- **WHAT NEEDS TO BE DONE**: Line by line, give the data again exactly as it appears, but without pictures.

- **DATA**:
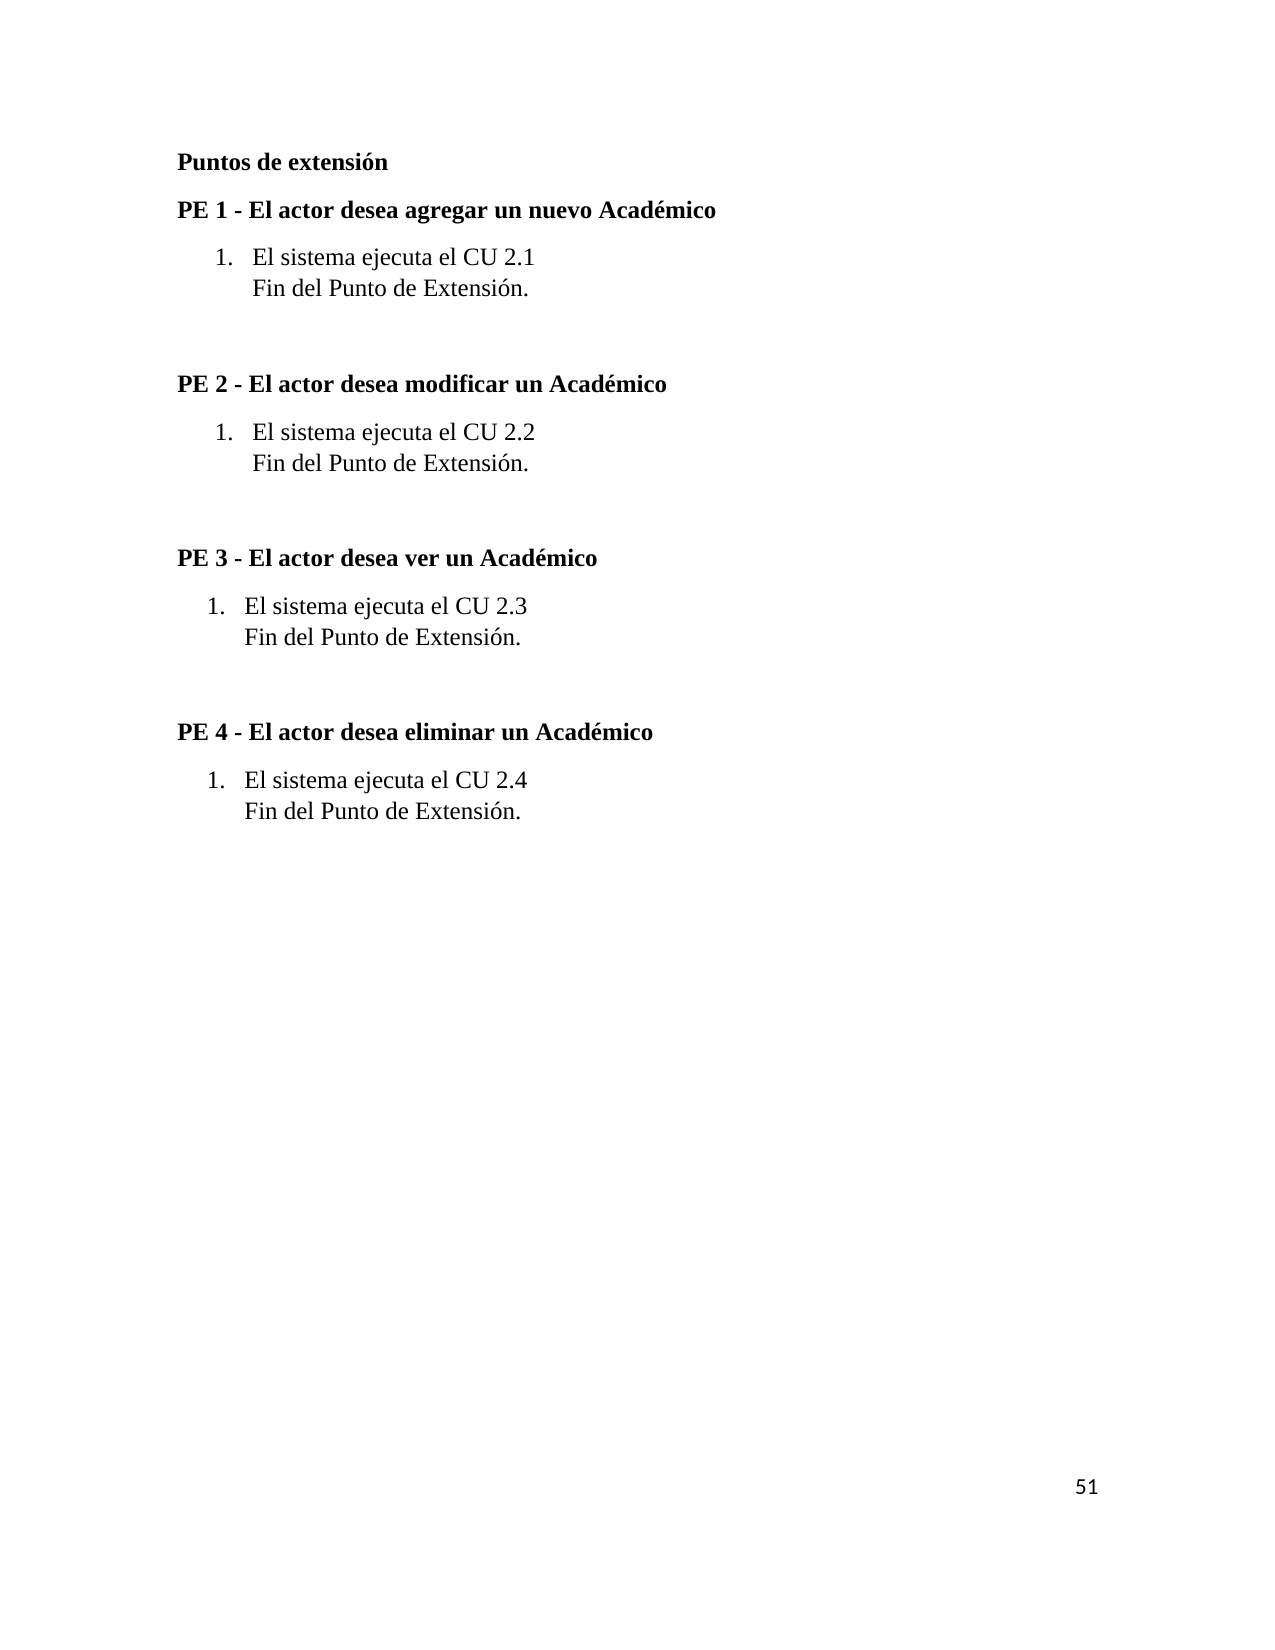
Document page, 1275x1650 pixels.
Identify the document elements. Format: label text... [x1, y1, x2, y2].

list Fin del Punto de Extensión. [244, 796, 1098, 825]
list Fin del Punto de Extensión. [252, 448, 1098, 476]
text Puntos de extensión [177, 147, 1098, 176]
list Fin del Punto de Extensión. [244, 622, 1098, 651]
text PE 4 - El actor desea eliminar un Académico [177, 717, 1098, 746]
list Fin del Punto de Extensión. [252, 273, 1098, 302]
text PE 1 - El actor desea agregar un nuevo Académico [177, 195, 1098, 223]
list El sistema ejecuta el CU 2.1 [214, 242, 1098, 271]
list El sistema ejecuta el CU 2.4 [207, 765, 1098, 794]
list El sistema ejecuta el CU 2.3 [207, 591, 1098, 619]
list El sistema ejecuta el CU 2.2 [214, 417, 1098, 445]
text PE 2 - El actor desea modificar un Académico [177, 369, 1098, 398]
text PE 3 - El actor desea ver un Académico [177, 543, 1098, 572]
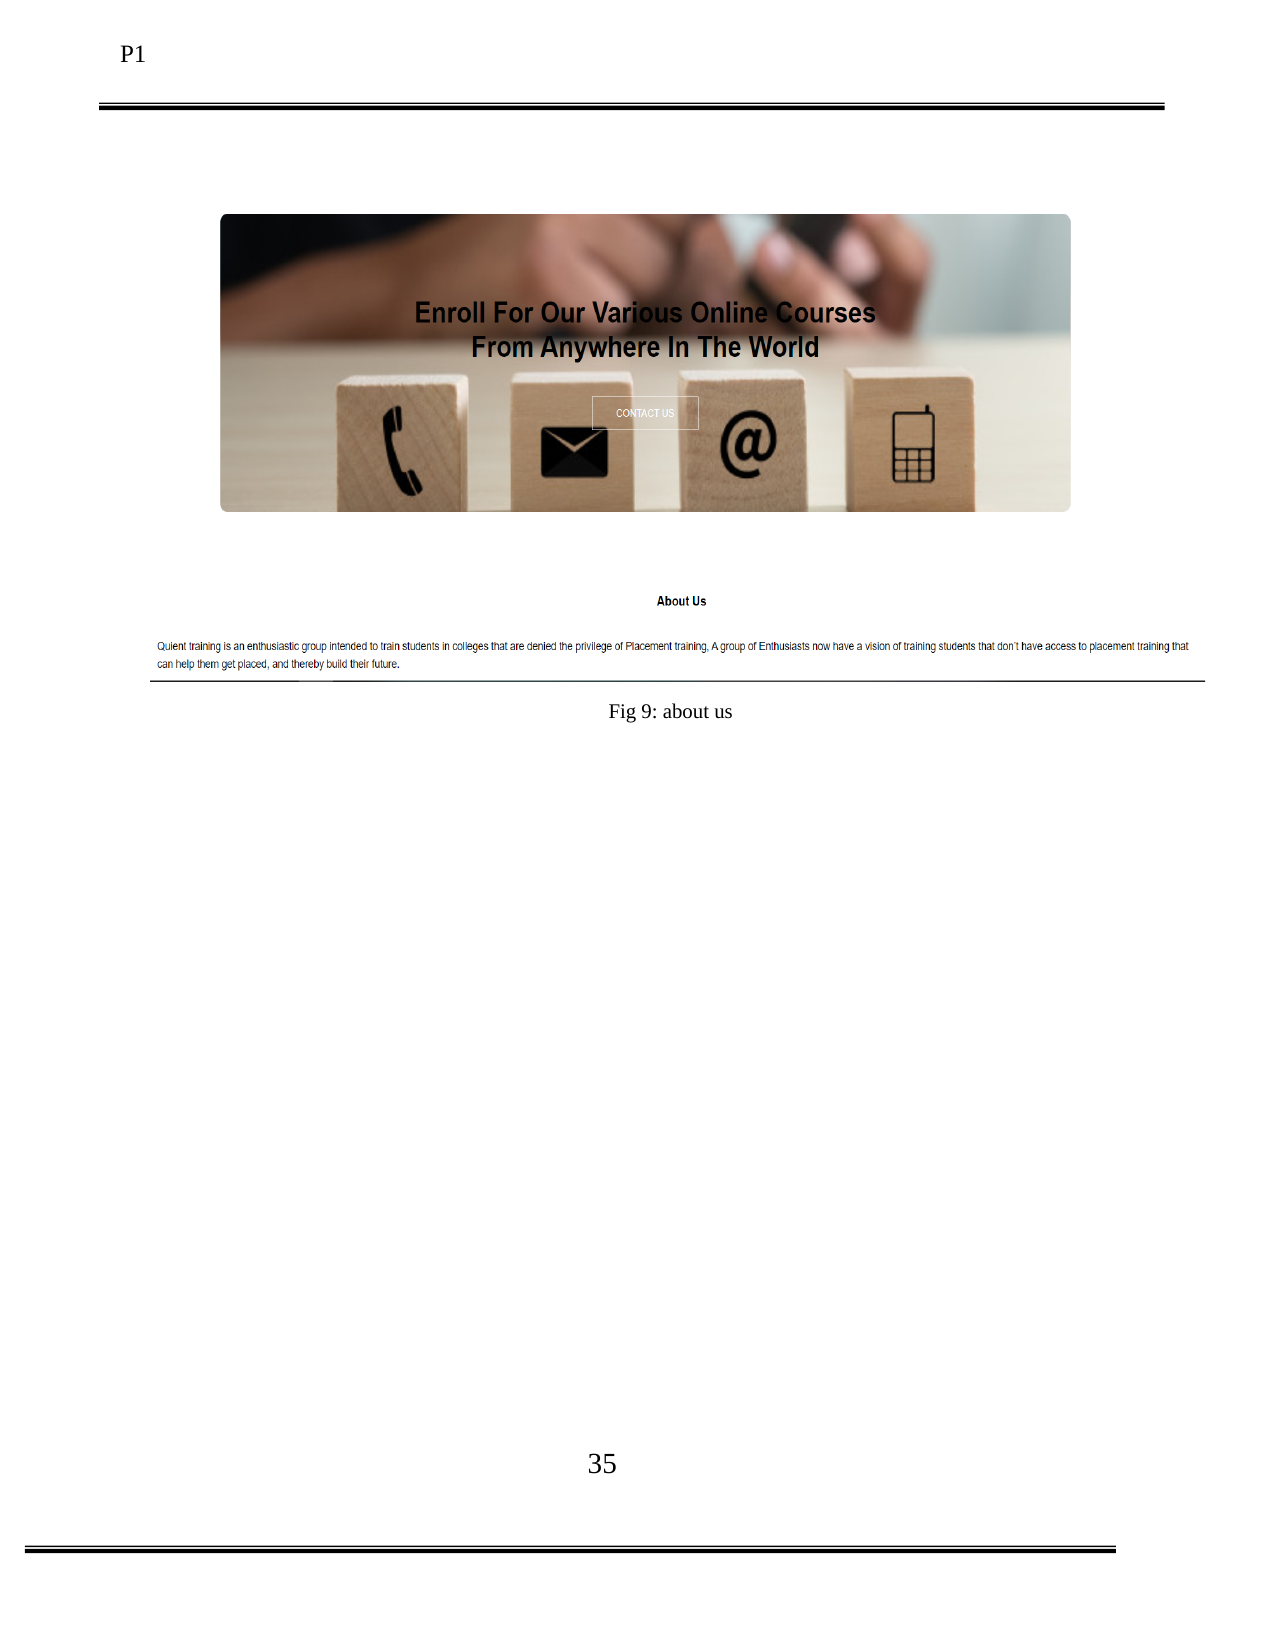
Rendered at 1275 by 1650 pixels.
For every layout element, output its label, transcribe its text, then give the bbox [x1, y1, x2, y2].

- **EXERCISE RESULT**:
Document page, 1275x1650 pixels.
Identify the document elements. Format: label text... [x1, y1, x2, y2].

list Fin del Punto de Extensión. [244, 796, 1098, 825]
list Fin del Punto de Extensión. [252, 448, 1098, 476]
text Puntos de extensión [177, 147, 1098, 176]
list Fin del Punto de Extensión. [244, 622, 1098, 651]
text PE 4 - El actor desea eliminar un Académico [177, 717, 1098, 746]
list Fin del Punto de Extensión. [252, 273, 1098, 302]
text PE 1 - El actor desea agregar un nuevo Académico [177, 195, 1098, 223]
list El sistema ejecuta el CU 2.1 [214, 242, 1098, 271]
list El sistema ejecuta el CU 2.4 [207, 765, 1098, 794]
list El sistema ejecuta el CU 2.3 [207, 591, 1098, 619]
list El sistema ejecuta el CU 2.2 [214, 417, 1098, 445]
text PE 2 - El actor desea modificar un Académico [177, 369, 1098, 398]
text PE 3 - El actor desea ver un Académico [177, 543, 1098, 572]
Rendered at 1275 by 1650 pixels.
For every layout element, output its label, transcribe its text, then give the bbox [x1, y1, x2, y2].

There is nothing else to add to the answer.